Archives July 2022

Before the power battery energy management system handles the fault, it first analyzes the fault to identify what kind of fault it is and the fault level that occurs. For fault identification, fault condition thresholds must be designed in advance. Generally, the state range of parameters or components within a certain period of time is specified, and the failure level is set according to the threat of the failure to components and personnel. If the parameters are outside the threshold range within the specified time, for example, if the voltage of the Tycorun Lithium Battery cell is more than 4.3V for more than 500ms, the BMS determines that the fault is that the cell voltage is higher than the upper limit value, and immediately disconnects the main relay and reports a fault warning. According to the severity of the fault, the fault level is defined as follows:

①Fault level 0: No fault.

②Fault level 1: Power reduction mode, the maximum charging power available for the battery is halved, and the discharging power is not affected.

③Fault level 2: Immediately disconnect the charging circuit relay, and do not specifically limit the charging and discharging power.

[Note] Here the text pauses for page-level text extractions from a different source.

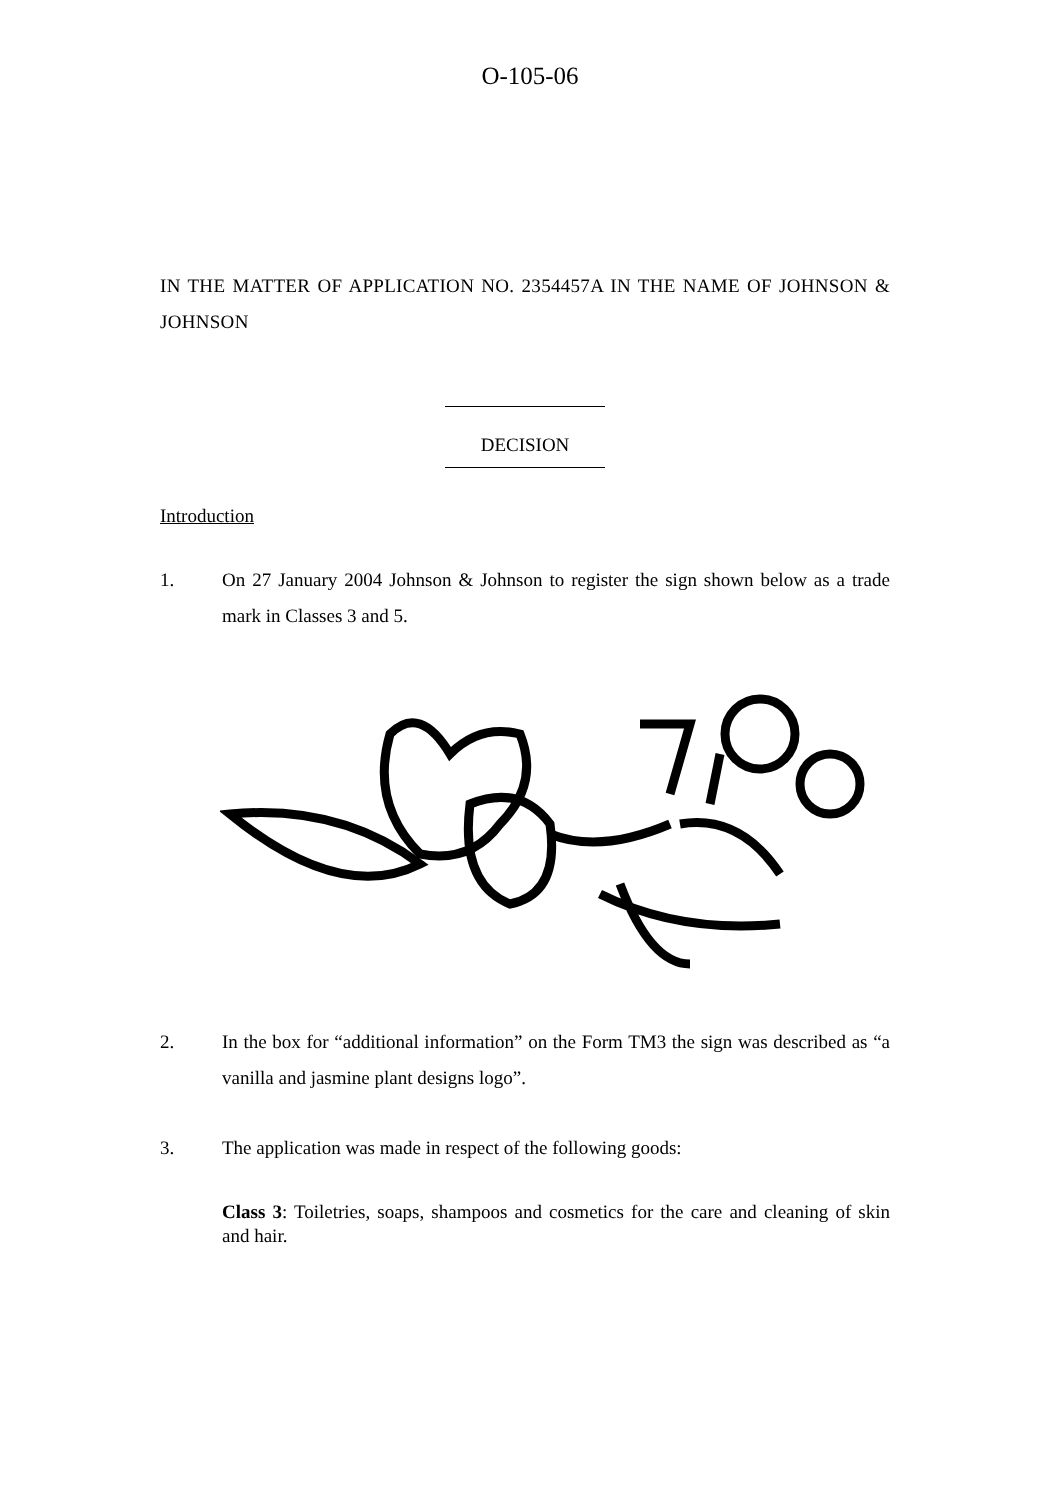O-105-06
IN THE MATTER OF APPLICATION NO. 2354457A IN THE NAME OF JOHNSON & JOHNSON
DECISION
Introduction
1. On 27 January 2004 Johnson & Johnson to register the sign shown below as a trade mark in Classes 3 and 5.
2. In the box for “additional information” on the Form TM3 the sign was described as “a vanilla and jasmine plant designs logo”.
3. The application was made in respect of the following goods:
Class 3: Toiletries, soaps, shampoos and cosmetics for the care and cleaning of skin and hair.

④Failure level 3: Serious failure mode, the maximum charging power is 0kW; if the vehicle speed is higher than 10km/h, the maximum discharge power is 0kW; if the vehicle speed is lower than 10km/h, the maximum discharge power is set to 10kW travel power.

⑤Failure level 4: Serious failure mode, disconnect the main relay immediately.

⑥Fault level 5: Dangerous fault mode, but do not automatically power off (if there are other level 4 faults at the same time, it should first report a level 4 fault for 1s to trigger a high-voltage power failure, and then continue to report a level 5 fault).

The power battery energy management system has safety protection functions, and corresponding measures should be taken in case of failure:

(1) Overvoltage protection. When it is detected that the highest cell voltage of the battery pack exceeds the level 2 fault threshold, the maximum available charging power of the battery drops to 0 within 2s; when the highest cell voltage exceeds the level 3 fault threshold, the BMS requests the VCU to disconnect the high-voltage relay. Get a timely response, and after 2s, the BMS will cut off the high-voltage relay by itself, and the high-voltage will be powered off.

(2) Low voltage protection. When it is detected that the highest cell voltage of the battery pack is lower than the level 2 fault threshold, the maximum available discharge power of the battery drops to 5kW within 2s; when the lowest cell voltage exceeds the level 3 fault, the BMS requests the VCU to disconnect the high-voltage relay. Respond in time. After 2s, the BMS automatically cuts off the high-voltage relay and powers off the high-voltage.

(3) Discharge overcurrent protection. When it is detected that the discharge current of the battery pack is greater than the level 2 fault threshold, the maximum available discharge power of the battery is reduced to 5kW within 2s.

(4) Charge overcurrent protection. When it is detected that the charging current of the battery pack is greater than the level 2 fault threshold, the available maximum charging power of the battery drops to 0kW within 2s.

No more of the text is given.